Quick Take
- Narration: Amy Lyddon handles Susan Hallam’s academic material with clear, composed delivery, she keeps the research-dense content accessible without flattening its nuance.
- Themes: Music and cognitive development, cultural definitions of music, nature versus nurture in musical ability
- Mood: Calm and intellectually curious, brisk without being superficial
- Verdict: A compact and well-organized introduction to music psychology that covers more ground than its length suggests, best for curious general listeners rather than specialists.
I picked this one up on a morning walk, the kind where I did not want something demanding but did not want something passive either. At three hours and thirty-eight minutes, Psychology of Music belongs to Routledge’s Psychology of Everything series, a reliable publisher of short, research-grounded introductions to specialized fields. I knew what I was getting: not a deep dive, but a rigorous orientation to a subject I have always been curious about without ever having studied formally. By the time I got home, I was annoyed that my walk had ended.
Susan Hallam is a music psychologist with serious academic credentials, and the book draws on a wide field of research to address questions that feel immediately relevant to anyone who listens to music regularly, which is to say almost everyone. How does music affect our moods? What is the best way to develop musical skills? How does music’s definition vary across cultures? The book is structured around these questions and moves through them with the efficiency of someone who has been thinking about these problems for decades.
The Talent Question That Will Not Sit Still
The most immediately engaging thread in the book is Hallam’s treatment of musical ability, the question of whether musical talent is a gift or something that can be developed through learning and practice. This is a question with significant real-world stakes: how we answer it determines how we teach music, how we identify potential musicians, and how we think about our own relationship to musical practice. Hallam navigates the research carefully, engaging with the perfect pitch versus relative pitch distinction as one axis of the nature-nurture debate and drawing on developmental psychology to complicate the binary. The conclusion, that musical ability is neither purely innate nor purely acquired, will not surprise sophisticated readers, but the specific research cited makes the argument more nuanced than that summary suggests. One reviewer noted that the book addresses whether talent is natural or developed as a question the research answers with useful complexity rather than false certainty.

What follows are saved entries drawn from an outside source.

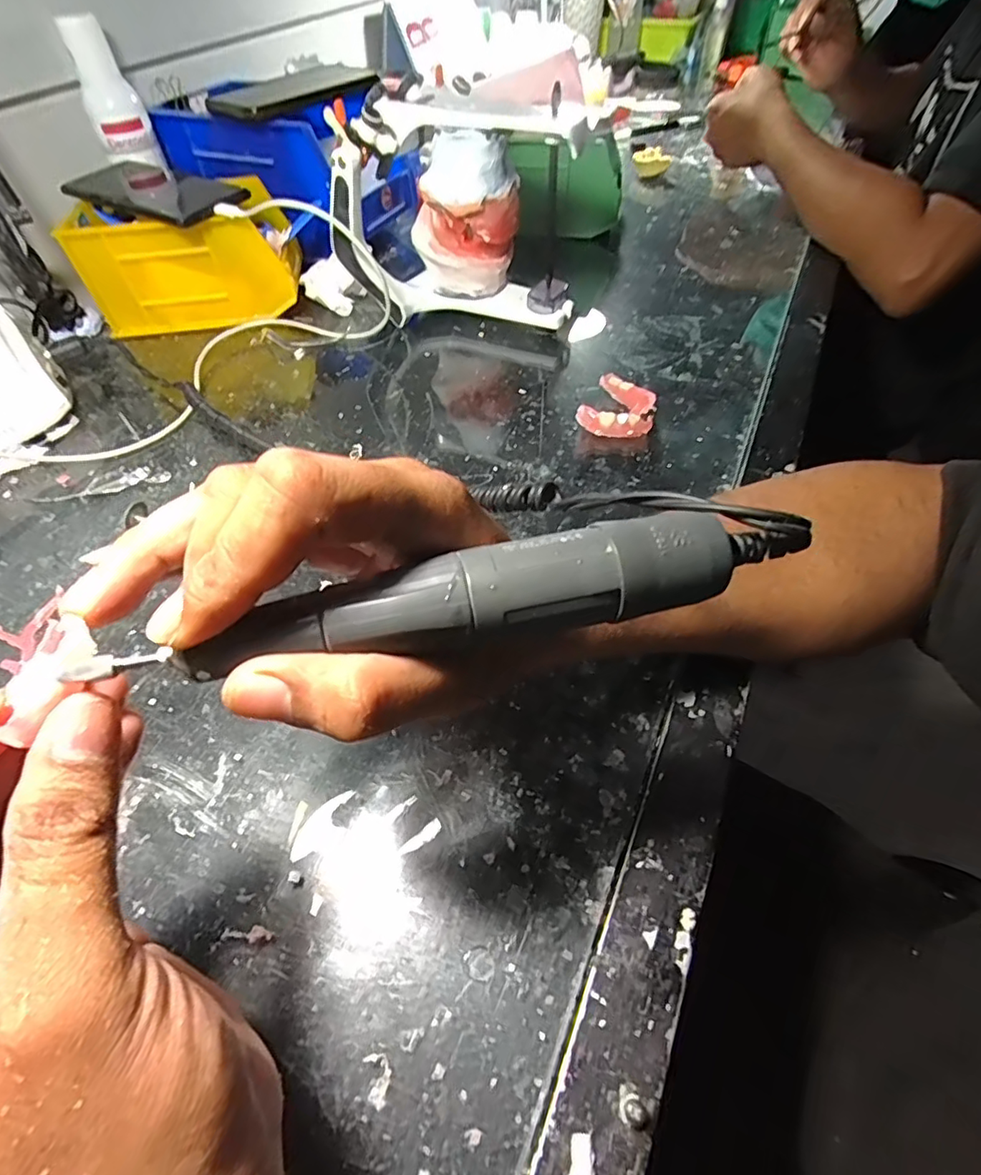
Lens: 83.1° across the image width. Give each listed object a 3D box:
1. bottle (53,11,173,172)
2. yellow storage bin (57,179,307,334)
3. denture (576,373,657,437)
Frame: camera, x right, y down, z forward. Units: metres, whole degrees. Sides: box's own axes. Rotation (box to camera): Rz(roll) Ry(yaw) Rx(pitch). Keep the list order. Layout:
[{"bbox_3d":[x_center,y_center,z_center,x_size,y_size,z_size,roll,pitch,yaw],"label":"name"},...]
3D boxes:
[{"bbox_3d":[-0.336,-0.433,0.487,0.045,0.095,0.038,-6,52,-2],"label":"bottle"},{"bbox_3d":[-0.268,-0.299,0.505,0.169,0.088,0.092,-7,52,-3],"label":"yellow storage bin"},{"bbox_3d":[0.095,-0.129,0.403,0.049,0.017,0.058,21,56,17],"label":"denture"}]

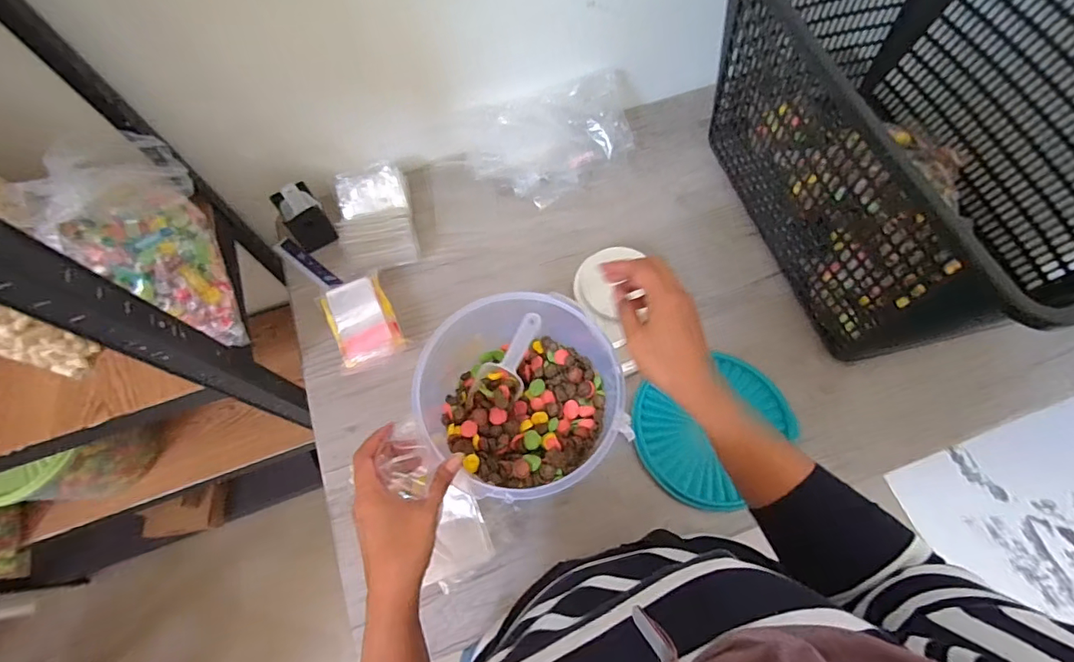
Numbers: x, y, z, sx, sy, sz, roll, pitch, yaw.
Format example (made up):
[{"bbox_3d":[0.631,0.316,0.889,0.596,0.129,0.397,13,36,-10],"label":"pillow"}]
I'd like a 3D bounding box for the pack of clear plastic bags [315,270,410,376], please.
[{"bbox_3d":[-0.245,-0.013,0.674,0.089,0.026,0.130,-25,70,-9],"label":"pack of clear plastic bags"}]

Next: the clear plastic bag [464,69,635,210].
[{"bbox_3d":[0.026,-0.294,0.765,0.268,0.096,0.128,-18,69,-6],"label":"clear plastic bag"}]

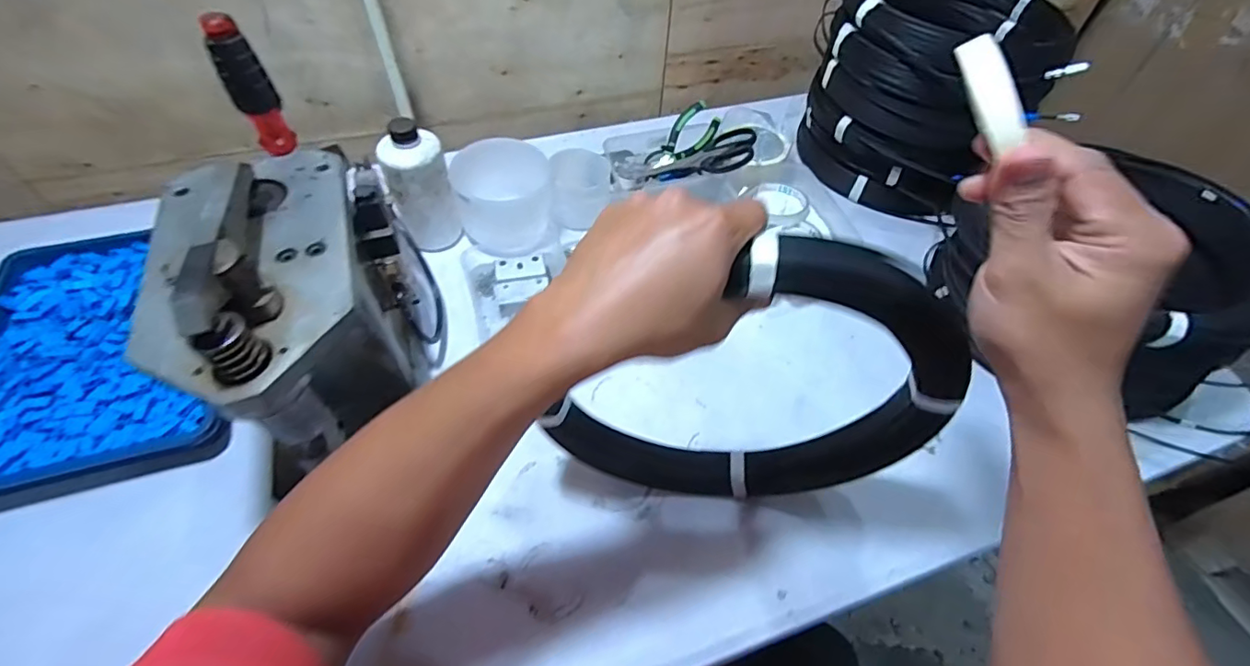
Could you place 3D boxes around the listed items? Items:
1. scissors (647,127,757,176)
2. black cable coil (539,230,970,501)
[{"bbox_3d":[0.110,-0.244,0.728,0.157,0.024,0.076,0,44,39],"label":"scissors"},{"bbox_3d":[0.087,0.051,0.403,0.290,0.302,0.039,6,53,2],"label":"black cable coil"}]

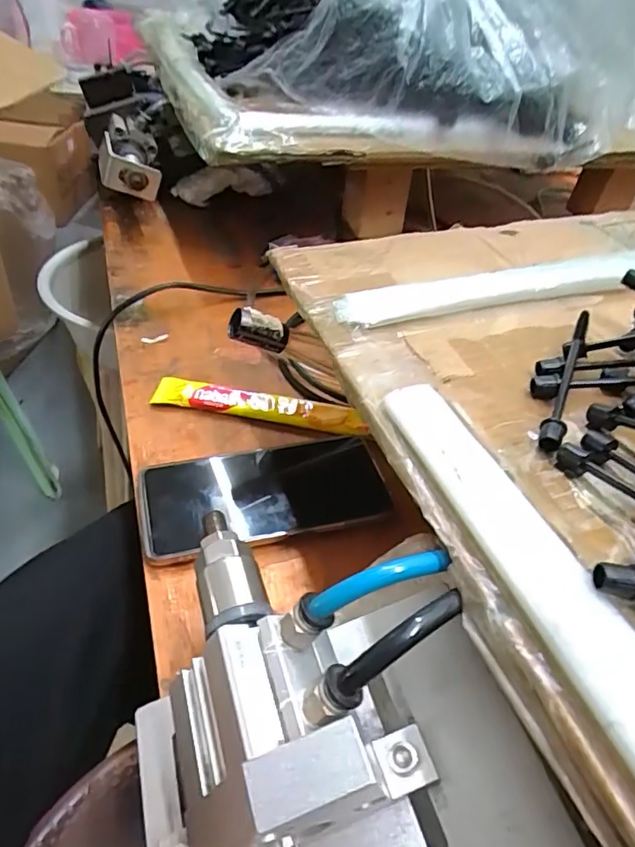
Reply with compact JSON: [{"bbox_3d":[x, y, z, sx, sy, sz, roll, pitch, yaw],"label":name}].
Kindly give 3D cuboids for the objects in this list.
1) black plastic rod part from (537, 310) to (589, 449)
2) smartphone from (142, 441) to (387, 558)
[{"bbox_3d":[0.121,-0.023,0.256,0.010,0.018,0.098,25,44,16],"label":"black plastic rod part"},{"bbox_3d":[-0.035,0.047,0.365,0.161,0.010,0.076,-6,44,-16],"label":"smartphone"}]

Mood, Cognition, and Why That Song Gets Stuck in Your Head
The sections on music’s relationship to mood and intellectual functioning are where Hallam’s research connects most directly to everyday experience. The book examines the mechanisms by which music influences emotional states, the conditions under which it enhances cognitive performance (and the conditions under which it does not), and the evidence for music’s benefits in educational settings. These sections will be familiar in outline to readers who have followed popular science writing on the topic, but Hallam grounds the familiar findings in more careful research than pop-science treatments typically allow. The discussion of how music can benefit health and well-being is particularly relevant given the growing use of music therapy in clinical contexts.
Music Across Cultures and the Problem of Definition
The cross-cultural dimension is the book’s most intellectually challenging section and, for that reason, its most rewarding. Hallam examines how different cultures define music, what counts as music, what does not, how the boundaries shift, and what those differences reveal about the assumptions embedded in Western music psychology. This is the part of the book that gestures toward larger anthropological questions, and at three and a half hours the treatment is necessarily compressed. But the compression is productive rather than superficial; Hallam picks examples that genuinely illuminate the problem rather than just asserting cultural variability and moving on.
Who Should Listen and Who Should Skip
This is an ideal listen for curious general readers who want a research-grounded entry point into music psychology without committing to a textbook. The length is perfectly calibrated for the format, long enough to develop ideas, short enough to remain accessible across a single listening session. Music professionals or students already familiar with the field will find the coverage overview-level rather than specialist. Amy Lyddon’s narration keeps the academic material moving without academic flatness. One caveat: the book is more survey than deep investigation, and listeners who want a single topic explored exhaustively should look at longer, more specialized works.
Frequently Asked Questions
Is this book suitable for someone with no background in psychology or music theory?
Yes, it is written for a general audience. Hallam explains key concepts as she introduces them and relies on accessible examples throughout. Background in either field adds depth but is not required to follow the argument.
Does the book take a position on the Mozart effect and music’s role in boosting intelligence?
Hallam addresses the research on music and cognitive functioning carefully, which includes engaging with overstated popular claims like the Mozart effect. The book is more interested in what the evidence actually shows than in validating or debunking specific popular theories.
At under four hours, does the book cover enough ground to be genuinely useful?
The Psychology of Everything series is specifically designed to deliver research-grounded overviews in compact form. Reviewers found the coverage genuinely substantive despite the length, one described it as superb when expecting something lighter. The trade-off is breadth over depth on any single topic.
How does Amy Lyddon’s narration handle the academic and research-heavy passages?
Lyddon maintains consistent clarity throughout, keeping the pace moving without rushing through complex material. The narration is professional and composed, well-suited to non-fiction survey material that needs to be intelligible above all else.